Llegamos al parque. César comenzó a hacer su rutina mientras yo me instalaba con los globos. Rojos, azules, amarillos, algunos en forma de perrito, otros de espada, otros que parecían cualquier cosa menos lo que él intentaba hacer. La gente empezó a acercarse y, para mi sorpresa, los niños me miraban con curiosidad. Yo no tenía experiencia en eso, pero algo dentro de mí se encendió. Quizá era la necesidad, quizá las ganas de olvidar mis problemas por unas horas, pero me descubrí sonriendo, inventando historias mientras entregaba globos, poniéndoles nombres ridículos a los perritos y diciendo que las espadas estaban embrujadas.
Y en medio de ese caos de colores y risas apareció ella. Una torbellino en miniatura, con la energía de cinco niños juntos y la mirada brillante de quien cree que el mundo es un misterio por resolver. Se presentó como detective y me dijo que estaba buscando a su abuela.
No sé por qué, pero me conmovió. Esa seguridad en su voz, esa manera de arrastrarme a su juego como si yo fuera parte de una misión secreta. No pude negarme. La acompañé, siguiendo sus pasos apresurados, escuchando sus ocurrencias y sintiéndome parte de una aventura que, me hacía olvidar mis preocupaciones.
Encontramos a su abuela y, sin darme cuenta, terminé subiendo al coche con ellas. La niña hablaba sin parar, llena de entusiasmo, prometiéndome que íbamos a jugar, cantar y hacer “piyamas voladoras”. Yo solo podía reírme y dejarme llevar.
Cuando llegamos a su casa, casi me caigo de espaldas. Era enorme, elegante, de esas que solo había visto en revistas o en telenovelas.

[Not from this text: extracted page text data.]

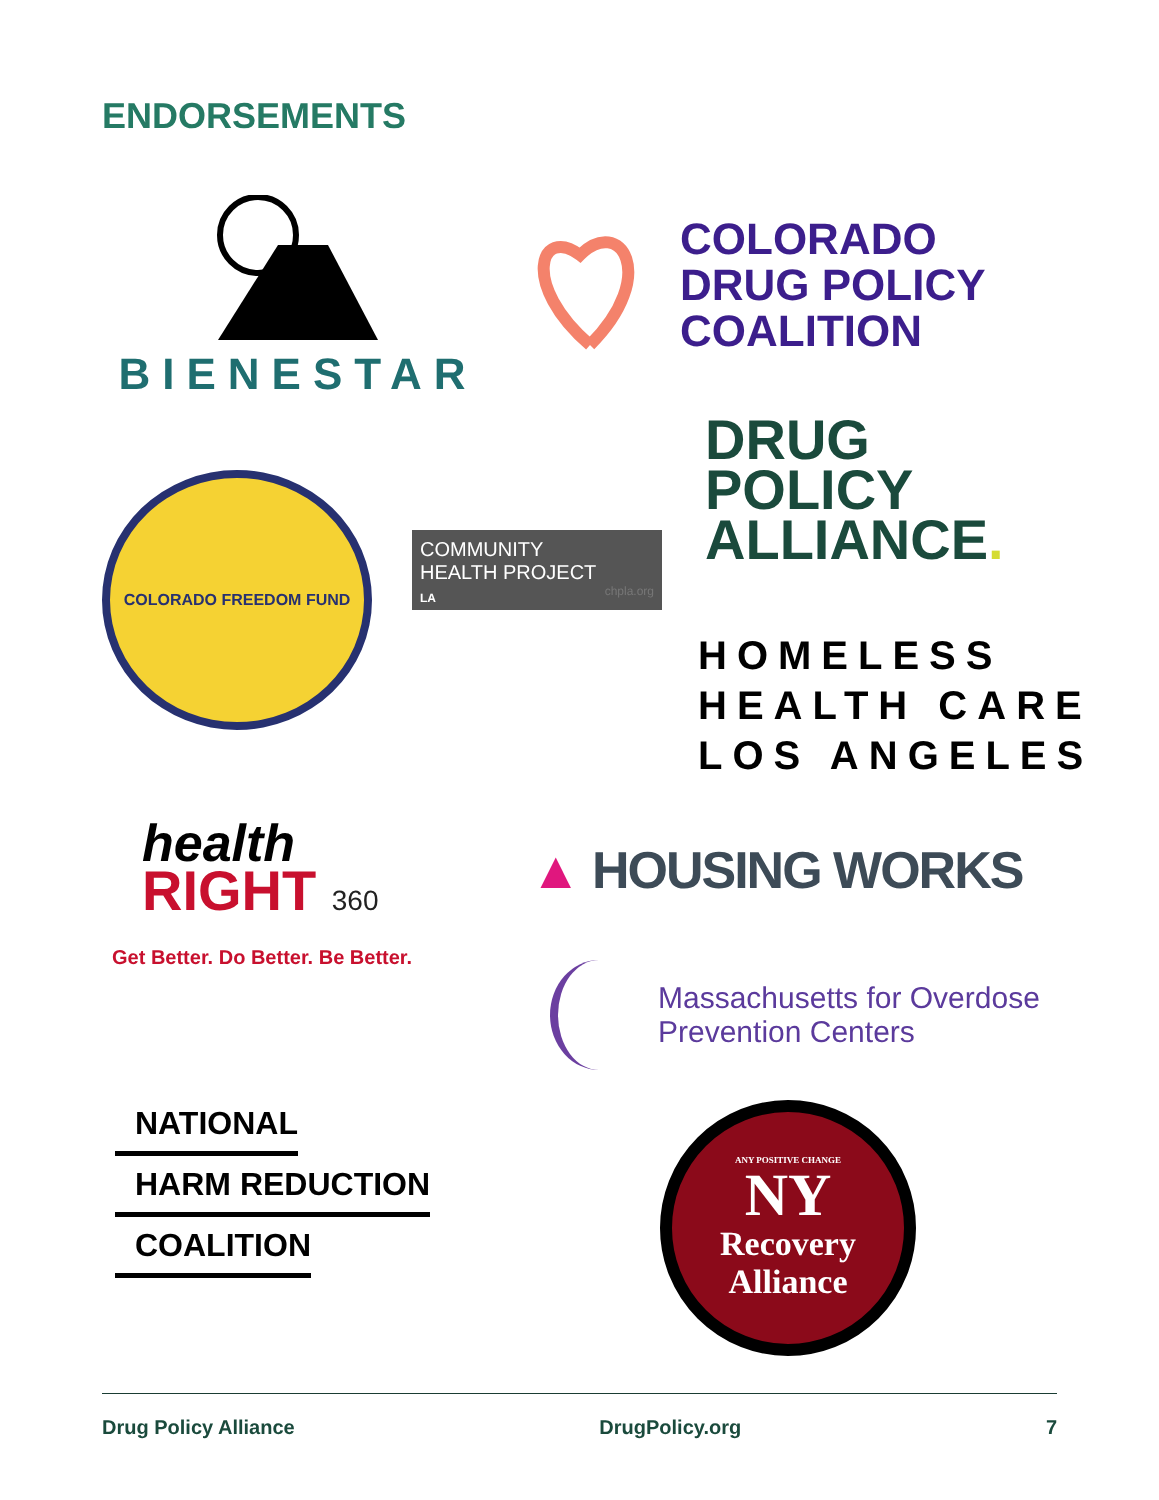ENDORSEMENTS
BIENESTAR
COLORADO
DRUG POLICY
COALITION
DRUG
POLICY
ALLIANCE.
COLORADO FREEDOM FUND
COMMUNITY
HEALTH PROJECT
LA chpla.org
HOMELESS
HEALTH CARE
LOS ANGELES
health
RIGHT 360
Get Better. Do Better. Be Better.
▲ HOUSING WORKS
Massachusetts for Overdose
Prevention Centers
NATIONAL
HARM REDUCTION
COALITION
ANY POSITIVE CHANGE
NY
Recovery
Alliance
Drug Policy Alliance DrugPolicy.org 7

Me sentí fuera de lugar, con mi ropa de payaso y mis zapatos enormes. Y entonces lo vi.
Él.
El padre.
Si no hubiera tenido la cara pintada, estoy segura de que se me habría notado la baba. Era el hombre más apuesto que había visto en mi vida. Alto, con un traje impecable que parecía hecho a su medida, el cabello perfectamente peinado y ese aire de seriedad que intimida y atrae al mismo tiempo. Y lo peor, o lo mejor, fue ver cómo miraba a su hija: con un cariño inmenso, con la preocupación de alguien que daría todo por protegerla. Mi corazón se derritió en ese instante, aunque intenté disimularlo tras mi nariz roja.
La niña, traviesa como ella sola, lo retó a una competencia: hacerle dos coletas. Yo no sabía si reírme o esconderme, pero acepté. Y fue uno de los momentos más divertidos de mi vida. El pobre hombre, con toda su seriedad, peinando como si estuviera resolviendo una ecuación imposible. Las ligas saliendo volando, y el cabello hecho un desastre. Yo, en cambio, me concentré, disfrutando del reto, y terminé haciéndole unas coletas derechitas que parecían alas de mariposa. La niña me declaró ganadora y la abuela aplaudió como si fuera una final de campeonato.
Pasé la tarde con ellas. Le conté cuentos, le armé globos, la ayudé a dormir. Le canté una canción que inventé en el momento, una mezcla de tonadas de parque y nanas que mi madre me cantaba de pequeña. Cuando la vi cerrar los ojos, feliz, sentí una paz que hacía mucho no sentía.
Pero en el fondo me carcomía la duda: ¿realmente me habían contratado? ¿O todo había sido un juego de esa niña encantadora?
La respuesta llegó cuando la abuela se acercó y me dijo que su hijo quería hablar conmigo. Él estaba en su despacho.
Mis rodillas temblaban mientras caminaba hacia allí. Toqué la puerta y lo vi de espaldas, mirando por la ventana hacia el jardín. Cuando volteó, su mirada me atravesó como un rayo.
—Gracias por haber encontrado a mi hija —me dijo, con una voz grave que casi me hace olvidar cómo respirar—. Realmente estaba muy preocupado. No sé qué hubiera hecho si hubiera desaparecido.